A tragédia do morto pedindo empréstimo alimentou nosso sadismo num primeiro momento, depois acendeu o alerta contra os abusos legais, depois voltou à esfera do folclore. O Rio de Janeiro, com um déficit de meio milhão de moradias (220 mil na capital), viu essa estatística desfavorável se aprofundar com a instauração do urbanismo miliciano – encabeçado por aqueles mesmos acusados de mandar matar a vereadora Marielle Franco por ela ter se posicionado contra esse estado de coisas. Os irmãos Brazão são integrantes de um pérfido sistema que lucra com o déficit habitacional, os exploradores dos Tios Paulos. Essa ascendência das milícias consta do relatório “Panorama dos Conflitos Fundiários Urbanos no Brasil 2019-2020”, que mostra que o Rio de Janeiro se tornou o estado com maior número de conflitos fundiários urbanos no Brasil, com 164 dos 647 casos registrados no país.

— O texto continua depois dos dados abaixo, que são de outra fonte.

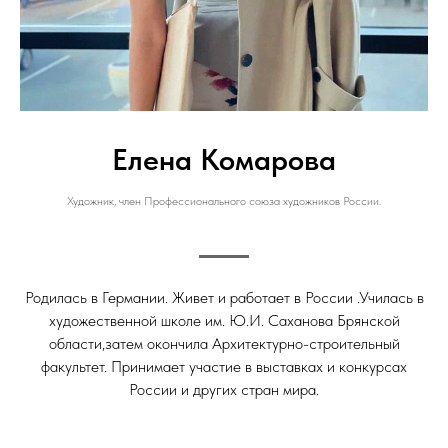
Елена Комарова
Художник, член Профессионального союза художников России.
Родилась в Германии. Живет и работает в России .Училась в
художественной школе им. Ю.И. Саханова Брянской
области,затем окончила Архитектурно-строительный
факультет. Принимает участие в выставках и конкурсах
России и других стран мира.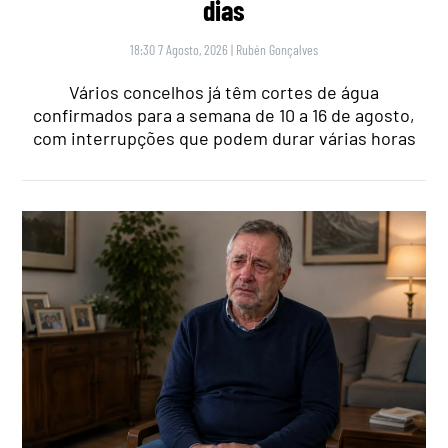
dias
18:30 7 Agosto, 2026
|
Rubén Gonçalves
Vários concelhos já têm cortes de água
confirmados para a semana de 10 a 16 de agosto,
com interrupções que podem durar várias horas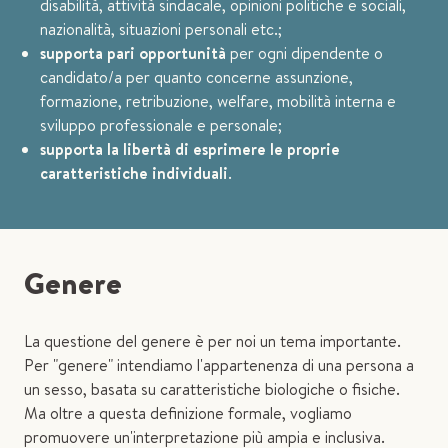
disabilità, attività sindacale, opinioni politiche e sociali,
nazionalità, situazioni personali etc.;
supporta pari opportunità
per ogni dipendente o
candidato/a per quanto concerne assunzione,
formazione, retribuzione, welfare, mobilità interna e
sviluppo professionale e personale;
supporta la libertà di esprimere le proprie
caratteristiche individuali
.
Genere
La questione del genere è per noi un tema importante.
Per "genere" intendiamo l'appartenenza di una persona a
un sesso, basata su caratteristiche biologiche o fisiche.
Ma oltre a questa definizione formale, vogliamo
promuovere un'interpretazione più ampia e inclusiva.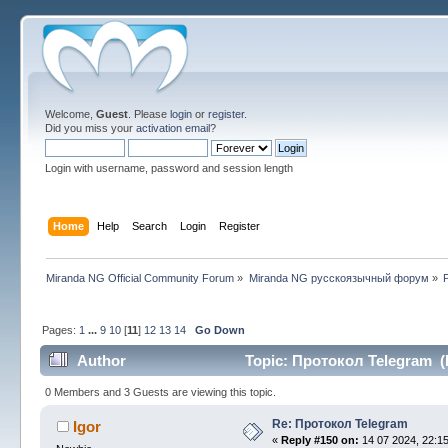
Welcome,
Guest
. Please
login
or
register
.
Did you miss your
activation email
?
Login with username, password and session length
Home
Help
Search
Login
Register
Miranda NG Official Community Forum
»
Miranda NG русскоязычный форум
»
Pages:
1
...
9
10
[
11
]
12
13
14
Go Down
Author
Topic: Протокол Telegram (
0 Members and 3 Guests are viewing this topic.
Re: Протокол Telegram
Igor
«
Reply #150 on:
14 07 2024, 22:15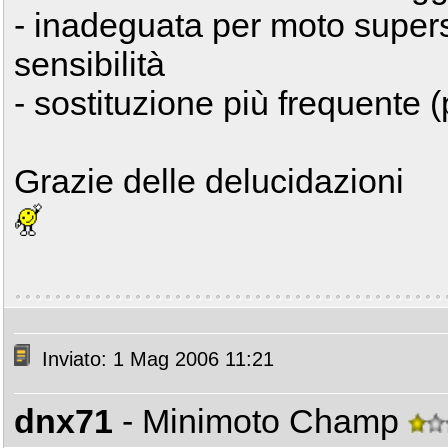
- inadeguata per moto supers
sensibilità
- sostituzione più frequente (
Grazie delle delucidazioni
Inviato: 1 Mag 2006 11:21
dnx71
- Minimoto Champ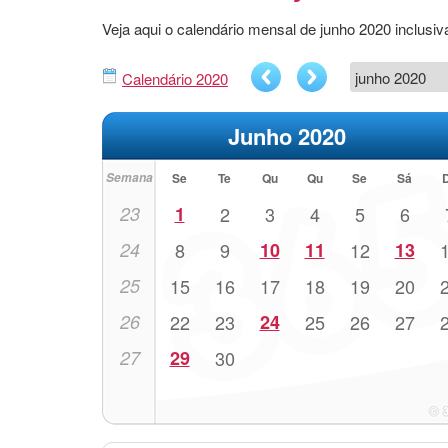
Veja aqui o calendário mensal de junho 2020 inclu
Calendário 2020
Junho 2020
Semana
Se
Te
Qu
Qu
Se
Sá
23
1
2
3
4
5
6
24
8
9
10
11
12
13
25
15
16
17
18
19
20
26
22
23
24
25
26
27
27
29
30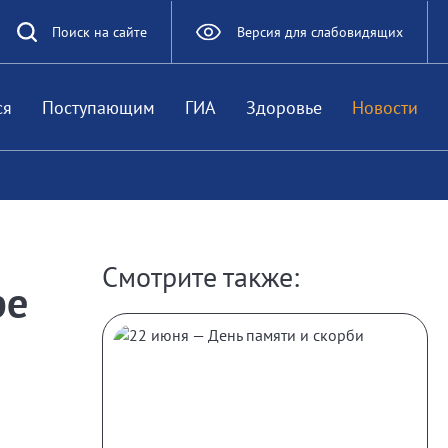
Поиск на сайте
Версия для слабовидящих
ся
Поступающим
ГИА
Здоровье
Новости
Смотрите также:
ре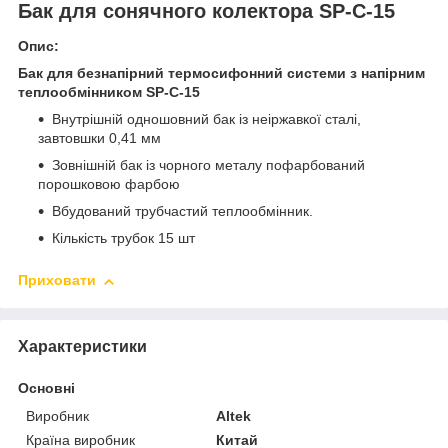
Бак для сонячного колектора SP-C-15
Опис:
Бак для безнапірний термосифонний системи з напірним
теплообмінником SP-C-15
Внутрішній одношовний бак із неіржавкої сталі,
завтовшки 0,41 мм
Зовнішній бак із чорного металу пофарбований
порошковою фарбою
Вбудований трубчастий теплообмінник.
Кількість трубок 15 шт
Приховати
Характеристики
Основні
Виробник
Altek
Країна виробник
Китай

Já o caso da Pensão Garoa deriva diretamente do déficit habitacional na Região Metropolitana de Porto Alegre, hoje estimado em cerca de 90 mil moradias, segundo a Fundação João Pinheiro (FJP), número inferior ao de imóveis vagos na metrópole, segundo informou o Observatório das Metrópoles. Em todo o Estado do Rio Grande do Sul, o déficit habitacional é de 220.927 (65.275 vivendo em habitações precárias, 34.073 em coabitação e 121.579 em ônus excessivo com aluguel).

A concentração histórica das habitações e das terras tanto no campo quanto na cidade produzem desigualdades, desalojamento e se tornam ativos nas mãos de organizações criminosas de caráter paramilitar. Essas, por sua vez, crescem e estreitam conexões nas esferas dos poderes político e econômico, para garantir seus negócios. Foi didática, para o desmascaramento desse esquema, a tentativa da Câmara dos Deputados de tentar livrar da prisão os apontados como responsáveis pela morte de Marielle Franco – essa união circunstancial não se deu somente pelo espírito de corpo, de autopreservação de classe, isso ficou evidente, mas muito mais pelo temor da quebra de uma rede íntima de favorecimentos, financiamentos eleitorais, fundos sem fundo de suporte político.

A força do desalojamento faz com que o poder econômico, aliado ao poder político, mude regras a seu bel prazer e faça ecoar seu discurso falsamente progressista. Para ampliar a potência da especulação imobiliária, o texto que mudou o Plano Diretor da Cidade de São Paulo conseguiu ampliar seu potencial construtivo: antes, só se poderiam construir prédios mais altos num raio de até 600 metros das estações de trem e metrô. Agora, essa licença estendeu-se por até 700 metros. Em tese, a ideia seria tornar a cidade mais densa próxima dos eixos de transporte. Na prática, com apartamentos com preços girando bem acima de 1 milhão de reais, aluguéis a 5 mil. 6 mil reais, essa cidade mais “densa” não pretende abraçar a classe média baixa, e a mudança presta-se a benefícios maiores ao setor imobiliário, evidentemente (o que sugere ramificações, na Câmara de Vereadores de São Paulo, das distorções que geraram o esquema de Hussain Aref Saab, há 10 anos).

Entre o Tio Paulo e a Pensão Garoa, há um País que se escora indecentemente, e cada vez mais, nas costas dos desfavorecidos, os momentaneamente fragilizados; um país que, rindo nervosamente ou ficando consternado, não pode mais esconder as responsabilidades a serem encaradas.